48 Abell Street (John Abell Factory)
Toronto, Ontario
The fight to save 48 Abell Street, a large 19th-century agricultural implements and farm machinery factory on Toronto’s Queen Street West, began as a community initiative to protect the character of a neighbourhood, but has grown into a controversy drawing into question the effectiveness of Toronto’s city planning process. The result has brought Toronto City Council and the provincial planning appeals body, the Ontario Municipal Board (OMB), into open conflict. The fate of the factory and the area looks bleak.
One of the few industrial buildings left in the area, 48 Abell has been a live/work space for about 80 artists for over two decades. The factory, along with other heritage buildings like the Drake and Gladstone Hotels, has been instrumental in redefining and revitalizing the area, giving it great potential as a heritage district.

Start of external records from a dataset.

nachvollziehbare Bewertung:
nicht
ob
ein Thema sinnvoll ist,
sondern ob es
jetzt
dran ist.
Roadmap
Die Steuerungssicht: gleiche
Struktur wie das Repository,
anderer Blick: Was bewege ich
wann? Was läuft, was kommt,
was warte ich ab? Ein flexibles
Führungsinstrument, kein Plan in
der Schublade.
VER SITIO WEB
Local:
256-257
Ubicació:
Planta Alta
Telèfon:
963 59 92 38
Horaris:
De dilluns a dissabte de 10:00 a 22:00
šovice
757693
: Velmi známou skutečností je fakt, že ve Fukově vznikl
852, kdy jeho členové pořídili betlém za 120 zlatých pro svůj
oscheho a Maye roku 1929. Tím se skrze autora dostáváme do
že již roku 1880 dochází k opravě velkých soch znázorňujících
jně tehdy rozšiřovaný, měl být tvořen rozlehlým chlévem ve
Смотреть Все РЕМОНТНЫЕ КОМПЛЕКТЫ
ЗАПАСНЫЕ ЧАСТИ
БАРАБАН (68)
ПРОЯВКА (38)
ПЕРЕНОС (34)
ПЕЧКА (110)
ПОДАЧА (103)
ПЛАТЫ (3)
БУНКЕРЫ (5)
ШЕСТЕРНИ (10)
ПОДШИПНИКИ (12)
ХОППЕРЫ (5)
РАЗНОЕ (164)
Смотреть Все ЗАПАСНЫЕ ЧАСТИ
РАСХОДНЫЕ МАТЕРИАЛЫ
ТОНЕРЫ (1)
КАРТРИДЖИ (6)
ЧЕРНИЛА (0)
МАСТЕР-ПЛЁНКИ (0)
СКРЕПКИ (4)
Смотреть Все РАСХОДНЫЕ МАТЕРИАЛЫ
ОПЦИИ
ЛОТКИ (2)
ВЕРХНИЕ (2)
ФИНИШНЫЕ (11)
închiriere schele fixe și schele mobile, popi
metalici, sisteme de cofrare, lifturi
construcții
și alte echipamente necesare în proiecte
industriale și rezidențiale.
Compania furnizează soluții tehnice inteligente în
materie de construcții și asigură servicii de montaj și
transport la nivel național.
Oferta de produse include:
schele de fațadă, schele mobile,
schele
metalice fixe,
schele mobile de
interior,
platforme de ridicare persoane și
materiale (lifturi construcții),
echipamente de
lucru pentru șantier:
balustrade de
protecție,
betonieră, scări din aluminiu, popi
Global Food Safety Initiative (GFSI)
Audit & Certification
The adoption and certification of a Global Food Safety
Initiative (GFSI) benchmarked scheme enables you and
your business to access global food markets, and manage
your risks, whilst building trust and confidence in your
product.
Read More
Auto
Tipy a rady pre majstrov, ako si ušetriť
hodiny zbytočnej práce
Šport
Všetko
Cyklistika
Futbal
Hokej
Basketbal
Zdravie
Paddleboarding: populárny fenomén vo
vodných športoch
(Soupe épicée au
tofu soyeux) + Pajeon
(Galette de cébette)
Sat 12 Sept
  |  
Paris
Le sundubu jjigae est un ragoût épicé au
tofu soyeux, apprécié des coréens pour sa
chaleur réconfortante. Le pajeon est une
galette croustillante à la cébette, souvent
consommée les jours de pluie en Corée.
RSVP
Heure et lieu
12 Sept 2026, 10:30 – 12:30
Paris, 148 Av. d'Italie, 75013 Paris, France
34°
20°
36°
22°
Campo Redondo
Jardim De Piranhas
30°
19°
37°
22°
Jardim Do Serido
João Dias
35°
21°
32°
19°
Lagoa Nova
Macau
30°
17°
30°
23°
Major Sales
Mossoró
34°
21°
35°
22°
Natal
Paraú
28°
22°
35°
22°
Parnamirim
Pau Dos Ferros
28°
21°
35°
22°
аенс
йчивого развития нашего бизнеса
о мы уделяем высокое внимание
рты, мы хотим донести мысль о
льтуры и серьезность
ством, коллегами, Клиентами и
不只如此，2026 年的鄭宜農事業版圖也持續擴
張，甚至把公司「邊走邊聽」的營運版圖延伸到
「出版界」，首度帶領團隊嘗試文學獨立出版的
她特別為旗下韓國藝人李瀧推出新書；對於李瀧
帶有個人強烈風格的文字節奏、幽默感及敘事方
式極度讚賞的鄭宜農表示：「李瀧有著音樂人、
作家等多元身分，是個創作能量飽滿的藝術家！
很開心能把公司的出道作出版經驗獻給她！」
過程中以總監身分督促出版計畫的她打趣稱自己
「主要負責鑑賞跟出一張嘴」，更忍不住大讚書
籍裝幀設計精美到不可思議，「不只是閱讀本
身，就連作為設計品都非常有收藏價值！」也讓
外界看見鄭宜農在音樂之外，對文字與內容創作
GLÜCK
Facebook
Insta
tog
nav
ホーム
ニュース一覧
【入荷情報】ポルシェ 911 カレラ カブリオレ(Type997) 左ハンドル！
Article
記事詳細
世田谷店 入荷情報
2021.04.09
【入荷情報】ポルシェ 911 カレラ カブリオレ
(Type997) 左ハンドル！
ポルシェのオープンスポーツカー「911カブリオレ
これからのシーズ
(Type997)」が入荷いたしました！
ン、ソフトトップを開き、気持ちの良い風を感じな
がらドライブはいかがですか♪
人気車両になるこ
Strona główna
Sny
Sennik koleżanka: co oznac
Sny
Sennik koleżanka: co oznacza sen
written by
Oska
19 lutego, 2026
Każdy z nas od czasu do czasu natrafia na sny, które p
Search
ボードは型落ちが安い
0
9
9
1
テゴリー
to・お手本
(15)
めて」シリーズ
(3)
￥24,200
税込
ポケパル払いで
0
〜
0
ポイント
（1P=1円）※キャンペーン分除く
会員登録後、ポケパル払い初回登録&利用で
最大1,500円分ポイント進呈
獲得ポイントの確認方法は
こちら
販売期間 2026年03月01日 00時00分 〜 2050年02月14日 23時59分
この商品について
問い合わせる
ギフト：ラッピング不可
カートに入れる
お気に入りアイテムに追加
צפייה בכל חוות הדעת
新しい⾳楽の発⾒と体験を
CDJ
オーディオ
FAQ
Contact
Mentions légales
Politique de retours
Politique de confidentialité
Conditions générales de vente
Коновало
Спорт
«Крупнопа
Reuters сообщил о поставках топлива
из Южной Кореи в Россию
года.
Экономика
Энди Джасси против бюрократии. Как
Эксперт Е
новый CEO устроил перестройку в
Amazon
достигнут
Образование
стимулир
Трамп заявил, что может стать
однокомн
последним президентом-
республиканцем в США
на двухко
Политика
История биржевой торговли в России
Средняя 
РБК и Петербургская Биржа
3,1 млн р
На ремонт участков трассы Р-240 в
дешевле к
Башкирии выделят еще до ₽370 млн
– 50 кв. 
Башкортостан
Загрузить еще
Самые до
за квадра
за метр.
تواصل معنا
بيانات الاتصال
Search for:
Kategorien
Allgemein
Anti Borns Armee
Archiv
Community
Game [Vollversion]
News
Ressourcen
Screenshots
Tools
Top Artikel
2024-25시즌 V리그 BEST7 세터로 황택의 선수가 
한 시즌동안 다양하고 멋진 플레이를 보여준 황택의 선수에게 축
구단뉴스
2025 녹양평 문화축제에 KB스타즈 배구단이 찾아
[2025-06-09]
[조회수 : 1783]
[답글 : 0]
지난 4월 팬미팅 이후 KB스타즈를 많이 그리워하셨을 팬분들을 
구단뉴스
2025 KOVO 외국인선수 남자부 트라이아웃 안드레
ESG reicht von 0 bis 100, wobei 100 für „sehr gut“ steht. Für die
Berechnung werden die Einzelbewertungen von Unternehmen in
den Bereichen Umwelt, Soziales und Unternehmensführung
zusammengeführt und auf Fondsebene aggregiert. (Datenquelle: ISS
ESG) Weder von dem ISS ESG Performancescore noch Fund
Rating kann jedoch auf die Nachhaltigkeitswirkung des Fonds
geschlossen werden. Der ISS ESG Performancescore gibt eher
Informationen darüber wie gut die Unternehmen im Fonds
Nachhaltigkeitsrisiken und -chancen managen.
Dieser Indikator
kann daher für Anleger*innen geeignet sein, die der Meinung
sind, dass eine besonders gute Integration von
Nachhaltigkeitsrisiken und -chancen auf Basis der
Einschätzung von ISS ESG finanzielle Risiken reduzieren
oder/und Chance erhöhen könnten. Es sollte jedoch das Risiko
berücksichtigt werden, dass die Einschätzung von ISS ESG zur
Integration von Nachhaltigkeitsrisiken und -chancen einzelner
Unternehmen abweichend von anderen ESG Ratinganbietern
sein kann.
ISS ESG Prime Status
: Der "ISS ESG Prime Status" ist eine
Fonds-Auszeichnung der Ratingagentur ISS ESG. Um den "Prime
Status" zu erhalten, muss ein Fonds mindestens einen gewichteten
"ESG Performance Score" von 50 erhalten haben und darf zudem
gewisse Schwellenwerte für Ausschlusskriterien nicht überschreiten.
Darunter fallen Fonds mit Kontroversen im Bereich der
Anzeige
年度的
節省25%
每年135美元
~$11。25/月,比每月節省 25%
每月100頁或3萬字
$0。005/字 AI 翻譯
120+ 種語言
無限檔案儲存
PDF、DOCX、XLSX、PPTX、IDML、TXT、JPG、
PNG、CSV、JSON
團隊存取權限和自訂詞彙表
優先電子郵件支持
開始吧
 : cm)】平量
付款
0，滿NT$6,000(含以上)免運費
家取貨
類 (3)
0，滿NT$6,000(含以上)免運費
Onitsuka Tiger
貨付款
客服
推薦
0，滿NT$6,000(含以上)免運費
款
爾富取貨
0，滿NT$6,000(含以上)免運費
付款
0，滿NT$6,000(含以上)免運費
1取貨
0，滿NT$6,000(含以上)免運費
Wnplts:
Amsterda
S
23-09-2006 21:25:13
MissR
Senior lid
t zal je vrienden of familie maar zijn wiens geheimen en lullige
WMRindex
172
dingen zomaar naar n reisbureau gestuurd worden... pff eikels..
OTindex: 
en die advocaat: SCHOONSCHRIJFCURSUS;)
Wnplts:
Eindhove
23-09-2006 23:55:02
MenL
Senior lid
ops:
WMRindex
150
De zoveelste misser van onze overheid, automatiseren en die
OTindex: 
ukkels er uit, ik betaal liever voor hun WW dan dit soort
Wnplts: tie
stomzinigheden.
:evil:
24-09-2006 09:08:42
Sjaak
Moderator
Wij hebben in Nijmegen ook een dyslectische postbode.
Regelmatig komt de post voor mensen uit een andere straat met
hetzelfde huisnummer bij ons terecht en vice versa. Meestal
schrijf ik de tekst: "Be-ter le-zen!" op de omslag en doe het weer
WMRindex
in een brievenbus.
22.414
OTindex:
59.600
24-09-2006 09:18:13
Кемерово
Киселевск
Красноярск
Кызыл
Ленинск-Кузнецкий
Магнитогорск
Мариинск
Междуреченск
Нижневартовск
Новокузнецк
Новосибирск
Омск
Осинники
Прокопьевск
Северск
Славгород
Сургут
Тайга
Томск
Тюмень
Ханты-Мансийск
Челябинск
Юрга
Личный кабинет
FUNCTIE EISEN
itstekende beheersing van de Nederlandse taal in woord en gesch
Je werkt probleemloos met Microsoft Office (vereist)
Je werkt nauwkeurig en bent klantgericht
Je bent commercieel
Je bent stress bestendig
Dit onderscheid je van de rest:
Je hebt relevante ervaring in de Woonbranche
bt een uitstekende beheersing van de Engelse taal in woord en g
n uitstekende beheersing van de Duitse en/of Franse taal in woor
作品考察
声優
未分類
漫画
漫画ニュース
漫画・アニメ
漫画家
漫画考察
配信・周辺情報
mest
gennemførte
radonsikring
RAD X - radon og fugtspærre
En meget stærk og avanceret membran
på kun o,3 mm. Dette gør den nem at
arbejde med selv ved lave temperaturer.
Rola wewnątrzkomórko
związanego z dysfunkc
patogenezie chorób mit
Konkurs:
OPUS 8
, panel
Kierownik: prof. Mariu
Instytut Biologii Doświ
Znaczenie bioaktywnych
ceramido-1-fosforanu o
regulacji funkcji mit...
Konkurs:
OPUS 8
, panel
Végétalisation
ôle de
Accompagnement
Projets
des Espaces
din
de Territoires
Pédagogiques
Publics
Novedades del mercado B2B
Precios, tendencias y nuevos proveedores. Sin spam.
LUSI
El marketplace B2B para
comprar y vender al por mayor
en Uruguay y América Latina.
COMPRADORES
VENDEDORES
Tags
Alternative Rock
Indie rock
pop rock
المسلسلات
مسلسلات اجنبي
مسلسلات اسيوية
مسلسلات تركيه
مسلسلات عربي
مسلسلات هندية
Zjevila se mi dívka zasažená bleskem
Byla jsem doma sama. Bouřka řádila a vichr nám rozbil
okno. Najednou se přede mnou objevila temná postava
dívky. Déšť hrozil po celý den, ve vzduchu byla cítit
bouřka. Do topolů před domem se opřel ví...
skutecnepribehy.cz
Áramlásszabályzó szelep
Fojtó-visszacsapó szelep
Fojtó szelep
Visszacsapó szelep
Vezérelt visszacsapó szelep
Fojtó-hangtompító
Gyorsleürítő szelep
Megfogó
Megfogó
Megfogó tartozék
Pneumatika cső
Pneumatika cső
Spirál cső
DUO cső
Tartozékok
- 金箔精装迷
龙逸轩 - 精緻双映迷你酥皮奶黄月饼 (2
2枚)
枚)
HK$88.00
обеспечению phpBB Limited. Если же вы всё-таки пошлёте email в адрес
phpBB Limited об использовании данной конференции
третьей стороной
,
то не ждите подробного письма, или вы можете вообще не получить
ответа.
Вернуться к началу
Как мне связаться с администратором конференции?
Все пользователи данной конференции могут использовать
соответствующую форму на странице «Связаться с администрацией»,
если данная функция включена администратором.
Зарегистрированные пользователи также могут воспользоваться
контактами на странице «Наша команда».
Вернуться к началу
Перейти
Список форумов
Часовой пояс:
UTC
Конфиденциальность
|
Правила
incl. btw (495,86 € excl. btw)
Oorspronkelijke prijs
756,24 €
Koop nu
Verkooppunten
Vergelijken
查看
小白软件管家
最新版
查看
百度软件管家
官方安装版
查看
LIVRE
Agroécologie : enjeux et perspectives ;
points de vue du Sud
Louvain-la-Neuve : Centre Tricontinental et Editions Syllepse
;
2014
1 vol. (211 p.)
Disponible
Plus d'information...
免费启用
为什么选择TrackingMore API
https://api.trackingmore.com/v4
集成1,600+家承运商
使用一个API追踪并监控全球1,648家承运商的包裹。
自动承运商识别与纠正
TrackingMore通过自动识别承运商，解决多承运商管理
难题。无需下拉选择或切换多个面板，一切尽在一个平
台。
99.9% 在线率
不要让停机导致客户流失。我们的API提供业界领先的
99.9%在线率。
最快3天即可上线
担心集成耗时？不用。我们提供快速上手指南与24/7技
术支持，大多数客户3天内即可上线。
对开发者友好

In 2005, landowners of several adjacent lots in the area submitted proposals to tear down 48 Abell and adjacent buildings and fill the space with high-rise and low-rise condos that would be grossly out of scale with the area. To do so, the owners asked city council to amend the Official Plan and zoning by-law to allow for double the density and four times the height then permitted. The advocacy group Active 18 mobilized, and an area planning process and design charettes ensued.
All this came to nothing when in January 2007 the OMB ruled in favour of the developers. In February, Toronto Mayor David Miller and the majority of municipal councillors voted to launch a court challenge of the OMB decision to protect Toronto’s creative sector and reverse a precedent for other warehouse areas. The former factory has come to symbolize how the development and appeals processes are stacked against communities that wish to shape their own futures.
UPDATE: The site was demolished in 2011 to make way for a condominium tower.